Brittany's work with the driftnet collection is also fun, with the number of odonates (dragonflies) steadily dropping from July to September, and the number of copepods steadily increasing. She has found representatives from 17 Orders of macroinvertebrates, mostly arthropods but also some oligochaete worms. It dawned on me the other day that her work might benefit from applying some diversity indices to it, as well as some form of ANOVA, to better understand how the diversity structure changes month to month (if it does, that is...).

Tuesday, October 13, 2009

Updates To The Alabama Flame Chub Distribution Map

I spent the afternoon entering data in the online map of flame chub presence/absence sites for Alabama. Kris hugely updated the code on the site, so I have a password to edit and enter sites at my discretion. There are still a few minor edits I hope he can make to the page, but the information is there. Check out the site at http://www.krisstanton.com/stallsmith (the link format here still isn't working). Click on an icon and you'll see a popup window with information about that site. Red icons are historic sites where we found flame chubs, blue icons are historic sites where we didn't find flame chubs.

I did all of that rather than work on editing the black darter manuscript; I hope to do that tomorrow...

Sunday, October 11, 2009

Black Darter Manuscript Accepted At Southeastern Naturalist

The manuscript I and Rachel submitted to Southeastern Naturalist, "Reproductive development in the Black Darter, Etheostoma duryi", has been accepted pending various edits. I erred on the side of leaving in more rather than less in the manuscript, in particular they want to remove all of the photos of gonadal development I included. I probably won't argue with that, even though I think we did come up with a novel way to do the histology with the gonads of such a small fish as the black darter. After what Rachel especially went through on that project I'm glad we're able to get the information into print for a readership that is interested in this kind of reproductive ecology. Hooray, and thanks to the editor and reviewer.

Tuesday, October 06, 2009

Male Telescope Shiners Have Bigger Brains Than Females

Yeah, it's true (at least in simple average), this time I can illustrate it by presenting the ratio of brain volume to standard length for male and female telescope shiners. The sample size is 10 of each. The error bar in the figure is standard error, and the y-axis is ratio. As is typically the case with species like telescopes with little sexual dimorphism, the males have a higher ratio of brain volume to standard length, but not statistically significantly so as demonstrated by a two-tailed t-test (assuming unequal variance). Interestingly, running an F-test on male vs. female ratios shows marginal significance at P=0.05, so the variance is different between sexes.

Friday, October 02, 2009

Pictures Of Limestone Creek On Sept. 30

These photos are thanks to Taito having the foresight to bring a camera on our trip to Limestone Creek last Thursday. The first one is me putting on the right shoes sitting on my tailgate along the road.

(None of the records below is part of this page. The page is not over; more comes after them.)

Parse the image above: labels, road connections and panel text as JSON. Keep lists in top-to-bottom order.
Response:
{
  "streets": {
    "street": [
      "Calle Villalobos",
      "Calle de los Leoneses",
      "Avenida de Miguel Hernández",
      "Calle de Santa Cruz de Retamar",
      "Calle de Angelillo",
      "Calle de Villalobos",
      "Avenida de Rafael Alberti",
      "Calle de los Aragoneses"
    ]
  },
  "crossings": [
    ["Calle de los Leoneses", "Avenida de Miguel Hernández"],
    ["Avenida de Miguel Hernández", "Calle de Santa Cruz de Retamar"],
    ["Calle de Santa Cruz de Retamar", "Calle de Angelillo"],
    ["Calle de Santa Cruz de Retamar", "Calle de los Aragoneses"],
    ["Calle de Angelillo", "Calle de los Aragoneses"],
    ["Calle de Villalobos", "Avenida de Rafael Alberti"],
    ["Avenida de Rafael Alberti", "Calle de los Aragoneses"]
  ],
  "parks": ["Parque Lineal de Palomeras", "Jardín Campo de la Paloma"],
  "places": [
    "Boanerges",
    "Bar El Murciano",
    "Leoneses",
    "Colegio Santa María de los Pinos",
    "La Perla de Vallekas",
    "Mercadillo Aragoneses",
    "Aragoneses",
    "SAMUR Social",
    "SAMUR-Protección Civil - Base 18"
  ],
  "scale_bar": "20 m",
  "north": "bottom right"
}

This is what the creek looked like, clear, high and fast-flowing. You can see aquatic vegetation pushed down by the force of the current. We caught fish on the far side of the creek in this image, where the current was blocked by the submerged island to the left.

Andrew is preparing to confront the fish in the creek.

We've entered the creek (of course) in a nice high-contrast light view.

I'm crossing the creek, making it look almost easy in an area of accelerating current.

Here are a bunch of the scarlet shiners we caught that day, being euthanized in MS-222. I don't think any of the larger breeders from the summer are still alive, the population has already turned over and fish this size now will be the big breeders next spring.